When they arrive they could see that the centre of their worship life … the Temple and the surrounding city … had been destroyed … the walls around the city had been razed and wild animals had taken over.
The rubble is a tangible vision of the losses that had been inflicted upon them.
Now, through Isaiah, God speaks to the displaced people and gives them hope … and with that hope … comes anticipated joy of possibilities.
Isaiah tells the people that the current reality is not permanent … that the rubble and debris will be cleared away … that things will change.
That life will be different … but that life will be renewed.
Isaiah proclaims that is the year of the Lord’s favour … the year of Jubilee.
Jubilee comes every 50 years and it is a year when debts are forgiven … slaves are set free … people return to their homeland … the land is to be given a break and allow to recover.
It is a time of restoration … when justice is sown … allowed to take hold and flourish … like oaks of righteousness.
This message is reinforced centuries later when Jesus reads from Isaiah while he is in the synagogue in Nazareth:
Jesus tells the gathering, “The Spirit of the Lord is upon me, because he has anointed me to bring good news to the poor.”
Jesus is empowered by the Holy Spirit to bring the good news … bind the broken-hearted … a provide to the needs of those who are mourning so that they can be strengthened in spirit … so that they can have a sense of hope.
Jesus was acknowledging the harsh realities of life … that he did it in a synagogue, underscores the fact that faith communities have a role to play in restoring communities and in the call to reconcile people.
Jesus will bring good news to those who are struggling in the midst of despair.
For them, their physical reality has become their spiritual reality.
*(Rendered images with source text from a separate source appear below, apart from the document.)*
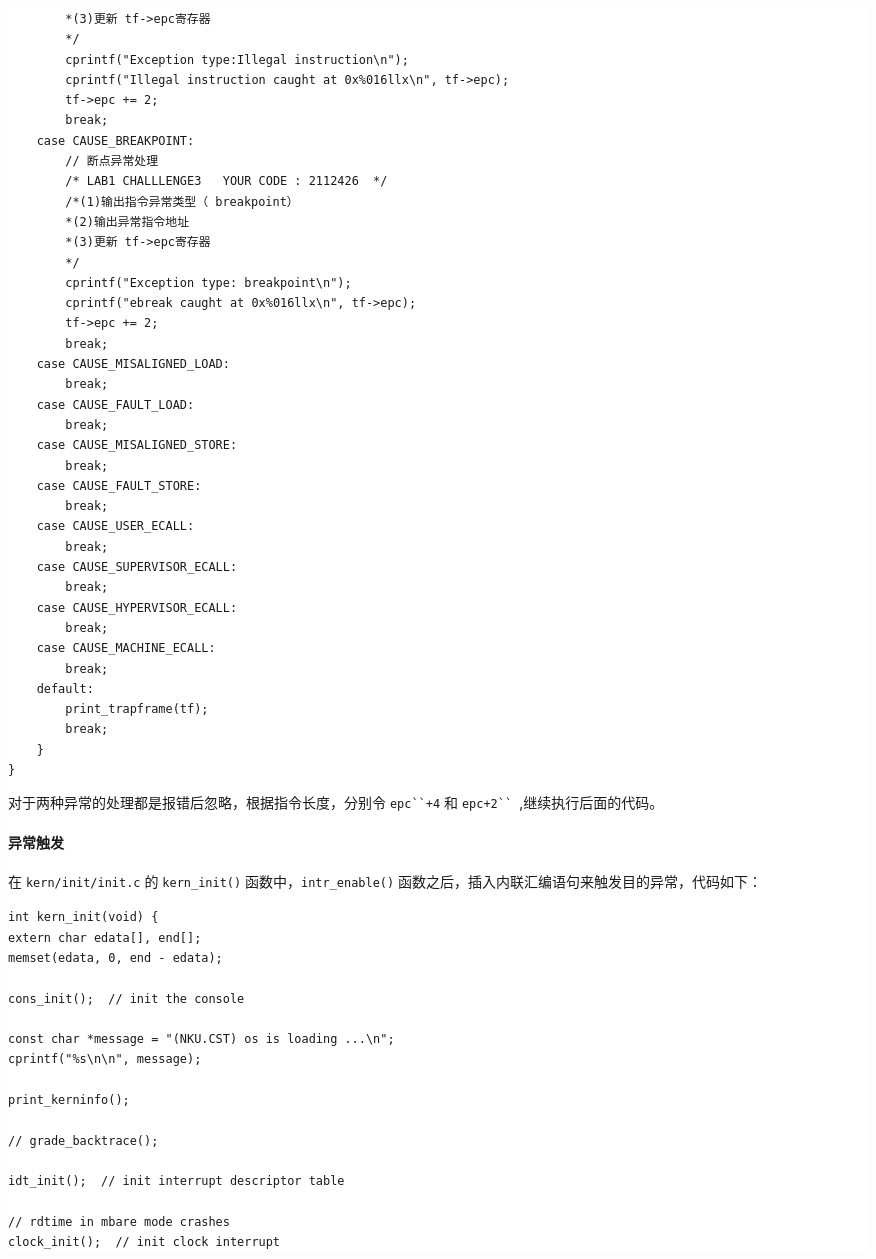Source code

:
 ```
        *(3)更新 tf->epc寄存器
        */
        cprintf("Exception type:Illegal instruction\n");
        cprintf("Illegal instruction caught at 0x%016llx\n", tf->epc);
        tf->epc += 2;
        break;
    case CAUSE_BREAKPOINT:
        // 断点异常处理
        /* LAB1 CHALLLENGE3   YOUR CODE : 2112426  */
        /*(1)输出指令异常类型（ breakpoint）
        *(2)输出异常指令地址
        *(3)更新 tf->epc寄存器
        */
        cprintf("Exception type: breakpoint\n");
        cprintf("ebreak caught at 0x%016llx\n", tf->epc);
        tf->epc += 2;
        break;
    case CAUSE_MISALIGNED_LOAD:
        break;
    case CAUSE_FAULT_LOAD:
        break;
    case CAUSE_MISALIGNED_STORE:
        break;
    case CAUSE_FAULT_STORE:
        break;
    case CAUSE_USER_ECALL:
        break;
    case CAUSE_SUPERVISOR_ECALL:
        break;
    case CAUSE_HYPERVISOR_ECALL:
        break;
    case CAUSE_MACHINE_ECALL:
        break;
    default:
        print_trapframe(tf);
        break;
    }
}
```

对于两种异常的处理都是报错后忽略，根据指令长度，分别令 `epc``+4` 和 `epc+2`` `,继续执行后面的代码。

#### 异常触发

在 `kern/init/init.c` 的 `kern_init()` 函数中，`intr_enable()` 函数之后，插入内联汇编语句来触发目的异常，代码如下：

```
int kern_init(void) {
extern char edata[], end[];
memset(edata, 0, end - edata);

cons_init();  // init the console

const char *message = "(NKU.CST) os is loading ...\n";
cprintf("%s\n\n", message);

print_kerninfo();

// grade_backtrace();

idt_init();  // init interrupt descriptor table

// rdtime in mbare mode crashes
clock_init();  // init clock interrupt

```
In a sense, we are also standing in the midst of rubble … as we make the long, slow journey back from exile … wondering about the future … about how we can rebuild our community after months of pandemic … how lives can be restored … how our faith community can be rebuilt.
After all, it won’t always be like this.
There will be a time when our spiritual reality will form our physical reality.
Lutheran scholar Craig Koester discussed today’s passage from Isaiah in a recent podcast.
In the talk, he linked the return of the exiles to the challenges that contemporary congregations face.
Koester said, “The present crisis doesn’t define the future, but it does provide a moment when we can discern a vision … when we can reflect and determine what God’s vision is for the congregation’s ministry and what it holds for the world.”
So, who will lead the rebuilding effort? Who will discern the way forward as we move through and out of the pandemic?
Who will sow and nurture justice and compassion?
The wealthy? Those with status and power? If we take today’s lesson to heart, the answer is “no.”
The poor … the broken-hearted … the prisoners … these are the people Isaiah identifies as the ones who will lead the rebuilding effort.
They are, after all, the ones who have experienced the pain of hunger, exclusion and oppression at the hands of the powerful … and they are the ones whose experiences can be best inform decisions and discern where God is calling us … where the need is the greatest.
They are the people those best-suited to recognize an alternate way forward than “the way we’ve done things in the past.”
Rebuilding lives and communities when the conflict in Ethiopia is over … or when our pandemic-induced exile is over … will not be the work of one or two people … it will be through the partnerships of people whose lives are guided by the spirit of reconciliation … whose hearts are filled love … and who live into the call to share the gift of grace.
Partnerships in and outside faith communities … such as those ministering to the exiles in Ethiopia … will be important as we come out of our time in isolation.
The pain we have felt … that we still feel … isn’t permanent.
But it does provide an impetus to consider what we need to carry forward as we journey out of exile … what we can leave by the side of the trail and what will help us clear the rubble and shape a just community.
And the anticipation of the new life that awaits … a new life that calls for and makes such a community possible … gives us reason to be joyous as we journey back from our exile.